SOURCE EXTRACT:

Go to an airport or a bus station.

When I had spare batteries, those were pretty much the only situations where I'd use them. Most of the time it was just too much of a hassle to close what I'm doing, power off, take off the case, swap, power up and then get back to what I was doing.

I use my 6000mAh Anker USB pack (same size/thickness as phone, built in cable) a heck of a lot more than I ever swapped batteries with my first two smartphones. It fits fine in my pocket alongside the phone tho I swap it to the other pocket when not actively charging, also easy to hold both in one hand.

This is a pretty subjective thing tho, you can argue a removable battery is better in the long run as it decays and can be easily replaced... Tho even that's subjective depending on how long you keep phones and how handy you are (many sealed ones can easily be opened for a replacement down the line).
 
Most backup batteries I buy come with a little wall charger, along with a USB port on it to charge your phone via cable. That way you can charge your phone AND your extra battery.

Battery packs, in my situation, are best left to charging more stationary devices, like a tablet on long hauls. Not saying I never used my battery pack to charge my phone, I just love the ability not to have it sitting there charging via cable for 2-3 hours. Just pop in the extra battery and go.

I'm quite the opposite, when I'm on the go I don't wanna bother removing the case and stopping what I'm doing or waiting for the phone to power up...

DATA EXTRACT:
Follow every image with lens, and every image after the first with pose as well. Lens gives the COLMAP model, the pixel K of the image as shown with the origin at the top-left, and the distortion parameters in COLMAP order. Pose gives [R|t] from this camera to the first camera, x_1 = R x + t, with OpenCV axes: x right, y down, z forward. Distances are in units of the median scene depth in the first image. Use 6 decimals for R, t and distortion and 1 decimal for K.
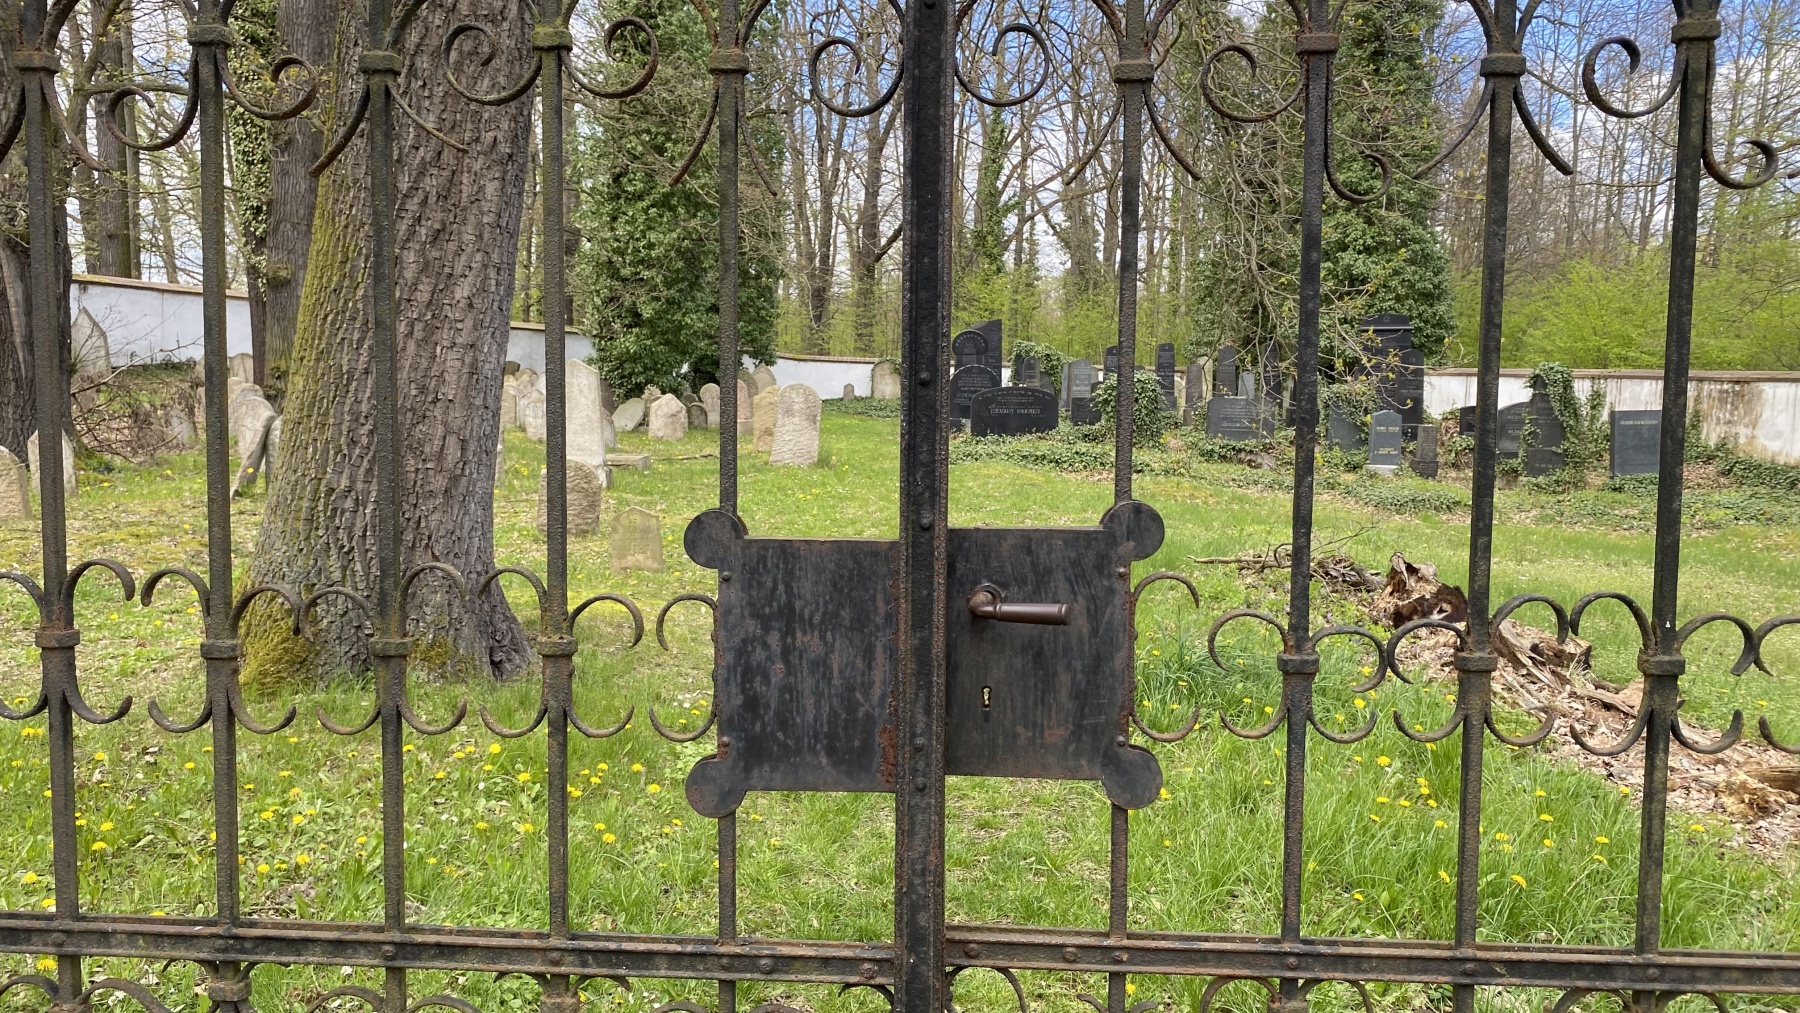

REQUIRED ACTION A:
In the battery discussion, what is the capacity of the Anker USB pack the writer uses?
REQUIRED ACTION B:
Repeat the battery discussion from "Go to an airport" to "I was doing.".

EXERCISE OUTPUT A:
6000mAh

EXERCISE OUTPUT B:
Go to an airport or a bus station.

When I had spare batteries, those were pretty much the only situations where I'd use them. Most of the time it was just too much of a hassle to close what I'm doing, power off, take off the case, swap, power up and then get back to what I was doing.